*** Records for this exercise ***

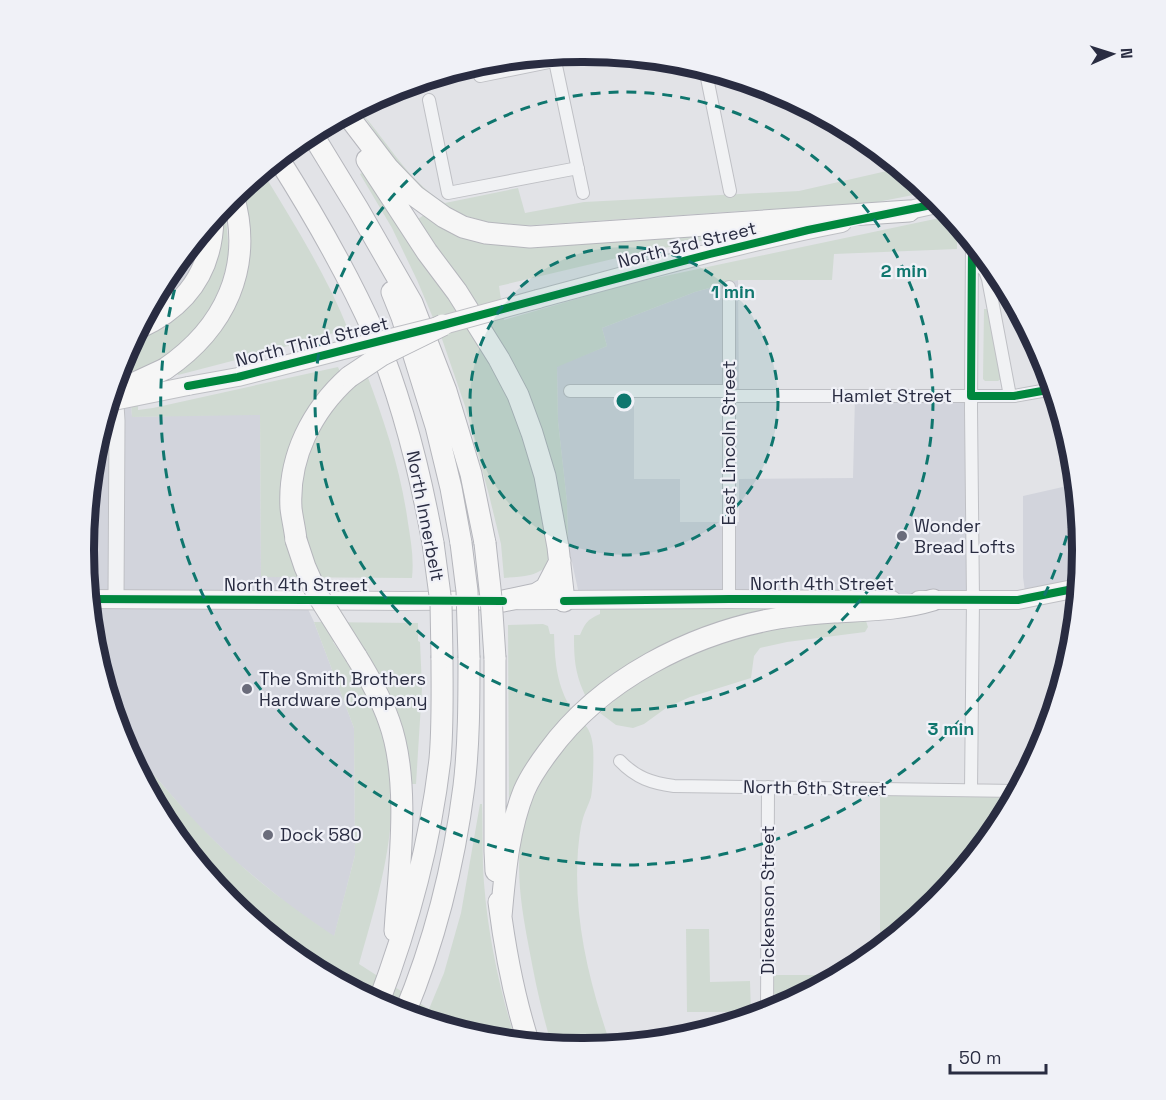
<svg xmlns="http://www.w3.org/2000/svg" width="1166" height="1100" viewBox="0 0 1166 1100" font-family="'Space Grotesk',sans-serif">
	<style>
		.built { fill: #d2d4dc }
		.green { fill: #d0dad2 }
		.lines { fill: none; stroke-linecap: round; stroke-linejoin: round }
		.minor-casing { stroke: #bfc0c5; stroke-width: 14 }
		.tertiary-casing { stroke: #bfc0c5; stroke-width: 17 }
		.primary-casing { stroke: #bfc0c5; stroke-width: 20 }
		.motorway-casing { stroke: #b5b6bc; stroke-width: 23 }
		.minor { stroke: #f1f2f4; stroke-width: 12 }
		.tertiary { stroke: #f1f2f4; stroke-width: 15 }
		.primary { stroke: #f6f6f6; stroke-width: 18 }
		.motorway { stroke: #f6f6f6; stroke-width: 21 }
		.primary-bridge-casing { stroke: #bfc0c5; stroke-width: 20; stroke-linecap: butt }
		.motorway-bridge-casing { stroke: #b5b6bc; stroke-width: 23; stroke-linecap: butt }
		.primary-bridge { stroke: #f6f6f6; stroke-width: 18 }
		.motorway-bridge { stroke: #f6f6f6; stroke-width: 21 }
		.cycleway-casing { stroke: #f0f1f7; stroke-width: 11 }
		.cycleway { stroke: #00873e; stroke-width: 8 }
		.ring { fill: none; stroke: #0f766e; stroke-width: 3; stroke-dasharray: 10 8 }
		.poi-dot { fill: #6a6c7b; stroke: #f0f1f7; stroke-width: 2 }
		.labels { text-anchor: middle; stroke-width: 4.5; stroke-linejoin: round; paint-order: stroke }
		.street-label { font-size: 18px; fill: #292c41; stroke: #f0f1f7 }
		.poi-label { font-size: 18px; fill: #292c41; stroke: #f0f1f7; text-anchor: start }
		.rim { fill: none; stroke: #292c41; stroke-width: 8 }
		.centre { fill: #0f766e; stroke: #f0f1f7; stroke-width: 3 }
		.ring-label { font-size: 18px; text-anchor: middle; font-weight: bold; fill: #0f766e; stroke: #f0f1f7; stroke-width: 4.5; stroke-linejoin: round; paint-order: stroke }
	</style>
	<rect width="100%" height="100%" fill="#e2e3e7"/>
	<!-- built -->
	<path class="built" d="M201 232 199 254 179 288 159 309 147 312 168 272Z
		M738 280 739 394 634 395V479H680V522H739V479L853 478 855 396 972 398 973 600 777 607 582 608 568 544 567 502 558 421 557 366 607 346 602 328 695 292Z
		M127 349 132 417 260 414 261 576 293 577 314 622 354 728 355 855 334 937 290 906 234 860 194 821 121 737 94 647 84 550 94 452 122 359Z
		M1076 484 1082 550 1078 588 1026 599 1023 577V496Z"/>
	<!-- green -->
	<path class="green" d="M361 112C389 144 408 181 445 203L518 188 525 213 584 202 799 191 900 168 929 192 877 202 535 225C489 226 453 218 419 186 413 181 407 176 402 170 387 152 375 131 361 112Z
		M262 171C293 222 326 274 348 329L259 354 178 375 176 372 227 319 240 189Z
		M364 172 486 355 511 404 536 474 549 543 548 559 544 569C539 571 535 574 530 575 522 577 512 577 504 578L501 544 489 495 465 406 442 339 417 280 392 228 360 174Z
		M225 208C226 224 229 240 228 255 224 293 198 334 168 357 160 364 148 367 139 372L138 410 153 408 338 367 341 374 283 487 315 564 305 531 301 505 304 470 311 448 321 426 344 393 367 375C385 423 401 471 408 523 411 542 414 558 412 578L261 577 260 415 132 417 127 349 129 347 137 342V338L157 330 170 322 188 306 222 227V209Z
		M424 215 443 225 737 230V234L638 253 499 286 504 320 632 283 949 216H952L957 222V249L834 254 832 280H738L695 292 602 328 607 346 557 367 558 421 567 502 568 544 496 334 418 219Z
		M984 309H987L988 310 1001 379 998 381H985L983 379Z
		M763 607 764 613 586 697C575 674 574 660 574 635H580C586 622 587 620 600 614V608Z
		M819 621H866L868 627 865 632 787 642 760 648 754 656 751 678 690 697 666 708 644 724 633 728 616 725 600 713 621 695 656 672 685 657 740 636Z
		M314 622 418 623V641L420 642 422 688 416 784H411C409 754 404 723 391 696 382 677 369 661 360 642H333C348 664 367 687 376 712 409 800 383 879 359 964L429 1009 444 973 461 913 480 804H482C483 830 482 857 484 883 488 936 500 991 516 1042L485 1039 392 1011 326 976 186 845 166 824 122 741 121 737C158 779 194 824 236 861 267 889 300 913 334 936L355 855 354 728Z
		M543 624 548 626 550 634H554C555 660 556 681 569 705 578 722 591 722 593 747 594 757 593 787 591 797 589 804 585 811 583 818 580 828 579 840 578 850 573 918 589 982 611 1046L583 1049 552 1046C542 1014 535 981 529 948 518 890 510 839 540 784 545 776 548 767 554 760 562 749 572 739 581 729L568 716 513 799 509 798 508 625Z
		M880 789 1015 795 998 828 936 903 880 949Z
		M686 929H709L710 982 750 981 751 1012H687Z
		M767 975H842L806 994H767Z"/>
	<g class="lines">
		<defs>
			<path id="minor" d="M555 61 583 193
				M705 68 730 191
				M480 76 598 52
				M429 100 448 193 578 168
				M972 258 985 271 988 279 1010 396
				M570 391H729
				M729 396H1014L1053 389
				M729 599V287
				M620 761C636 778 652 783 674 786L1017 791
				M971 790 973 600 971 409 972 241
				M767 1013 768 787"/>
			<path id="tertiary" d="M115 389 117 421 116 599"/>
			<path id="primary" d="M896 213 941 203
				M538 299C639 272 739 243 842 223
				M188 386 238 377 339 351
				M89 599 405 601 729 599 892 600
				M919 600H1018L1078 588"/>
			<path id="motorway" d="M346 113 388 168 415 196 444 217 463 227 486 233 530 237 909 211
				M311 132 358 209 412 303 446 391 459 434 471 474 485 543
				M278 158C314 215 348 274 375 335 403 402 420 472 433 543
				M367 160 427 252 457 292 499 359 518 395 532 433 545 476 558 547 564 601
				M392 292 402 317 436 426 451 488 461 543
				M139 328C187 306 212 271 213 218
				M165 369C225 328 254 267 233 195
				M296 540C295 529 292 518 291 508 288 457 312 410 349 377
				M503 601 536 594 546 588 560 561
				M356 656C369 677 381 698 389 721 411 781 399 868 395 931
				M495 658V851L496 871
				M226 898 241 911
				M499 902C505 950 514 998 529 1044
				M501 916C505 874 508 831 524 791 530 777 539 764 548 752 601 679 692 633 779 618 797 615 816 613 834 612 868 610 900 610 933 600
				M378 1004C409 923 430 845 440 759 443 726 442 691 442 658
				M404 1015C435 941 454 865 464 786 469 744 469 701 469 658"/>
		</defs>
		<!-- minor casing -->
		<use href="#minor" class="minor-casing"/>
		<!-- tertiary casing -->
		<use href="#tertiary" class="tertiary-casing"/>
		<!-- primary casing -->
		<use href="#primary" class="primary-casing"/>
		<!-- motorway casing -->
		<use href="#motorway" class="motorway-casing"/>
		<!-- minor -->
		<use href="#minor" class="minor"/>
		<!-- tertiary -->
		<use href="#tertiary" class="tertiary"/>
		<!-- primary -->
		<use href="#primary" class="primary"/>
		<!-- motorway -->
		<use href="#motorway" class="motorway"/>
		<defs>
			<path id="primary-bridge" d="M339 351 443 325 538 299
				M109 402 188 386"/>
			<path id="motorway-bridge" d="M349 377 382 355 443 325
				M111 394 165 369
				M296 540 305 567 317 594 356 656
				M433 543 441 603 442 658
				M461 543 467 591 469 658
				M485 543 491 598 495 658"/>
		</defs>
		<!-- primary-bridge casing -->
		<use href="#primary-bridge" class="primary-bridge-casing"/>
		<!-- motorway-bridge casing -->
		<use href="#motorway-bridge" class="motorway-bridge-casing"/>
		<!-- primary-bridge -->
		<use href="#primary-bridge" class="primary-bridge"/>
		<!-- motorway-bridge -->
		<use href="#motorway-bridge" class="motorway-bridge"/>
		<defs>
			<path id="cycleway" d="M972 241 971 396H1014L1053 389
				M188 386 238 377 443 325 710 254 808 230 941 203
				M89 599 503 601
				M564 601 729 599 1018 600 1078 588"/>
		</defs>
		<!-- cycleway casing -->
		<use href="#cycleway" class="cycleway-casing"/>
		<!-- cycleway -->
		<use href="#cycleway" class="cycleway"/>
	</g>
	<!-- distance rings -->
	<circle cx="624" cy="401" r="154" fill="#0f766e" fill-opacity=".12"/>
	<g class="ring">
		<circle cx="624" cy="401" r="154"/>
		<circle cx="624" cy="401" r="309"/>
		<path d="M1076 501A463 463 0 1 1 185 254"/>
	</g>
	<!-- markers -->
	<g class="poi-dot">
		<circle cx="902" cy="536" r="6"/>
		<circle cx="247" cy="689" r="6"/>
		<circle cx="268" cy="835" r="6"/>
	</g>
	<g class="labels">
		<!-- street labels -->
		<g class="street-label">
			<text transform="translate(687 245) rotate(-14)" y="6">North 3rd Street</text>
			<text transform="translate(312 342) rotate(-14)" y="6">North Third Street</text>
			<text x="892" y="402">Hamlet Street</text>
			<text transform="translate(729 443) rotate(-90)" y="6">East Lincoln Street</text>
			<text transform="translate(425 516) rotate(79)" y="6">North Innerbelt</text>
			<text x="822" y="590">North 4th Street</text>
			<text x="296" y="591">North 4th Street</text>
			<text transform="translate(815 788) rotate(1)" y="6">North 6th Street</text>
			<text transform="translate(768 900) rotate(-90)" y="6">Dickenson Street</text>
		</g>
		<!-- poi labels -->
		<g class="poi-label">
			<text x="914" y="532">Wonder<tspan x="914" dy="21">Bread Lofts</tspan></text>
			<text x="259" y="685">The Smith Brothers<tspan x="259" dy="21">Hardware Company</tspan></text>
			<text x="280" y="841">Dock 580</text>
		</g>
	</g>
	<!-- crop -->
	<path d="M0 0H1166V1100H0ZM582 62H584A488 488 0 0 1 1072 550V550A488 488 0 0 1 584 1038H582A488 488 0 0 1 94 550V550A488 488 0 0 1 582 62Z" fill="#f0f1f7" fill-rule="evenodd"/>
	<path class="rim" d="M582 62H584A488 488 0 0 1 1072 550V550A488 488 0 0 1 584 1038H582A488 488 0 0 1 94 550V550A488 488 0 0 1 582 62Z"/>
	<circle cx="624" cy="401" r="9" class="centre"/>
	<g class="ring-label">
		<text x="904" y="277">2 min</text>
		<text x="733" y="298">1 min</text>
		<text x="951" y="735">3 min</text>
	</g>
	<!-- north arrow -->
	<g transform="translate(1112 54) rotate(87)" stroke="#f0f1f7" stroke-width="4.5" paint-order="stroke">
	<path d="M0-4.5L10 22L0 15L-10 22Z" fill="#292c41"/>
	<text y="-9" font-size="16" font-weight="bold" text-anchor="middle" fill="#292c41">N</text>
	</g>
	<!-- scale -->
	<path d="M950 1064v9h96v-9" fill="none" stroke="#292c41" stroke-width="3"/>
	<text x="959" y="1064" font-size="18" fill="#292c41" stroke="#f0f1f7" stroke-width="4.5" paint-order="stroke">50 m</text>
</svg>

*** End of Records for this exercise ***

▶ [Required work]: Please copy each line of the entries in which the word "lines" shows up.

▶ [The completed task]:
		.lines { fill: none; stroke-linecap: round; stroke-linejoin: round }
	<g class="lines">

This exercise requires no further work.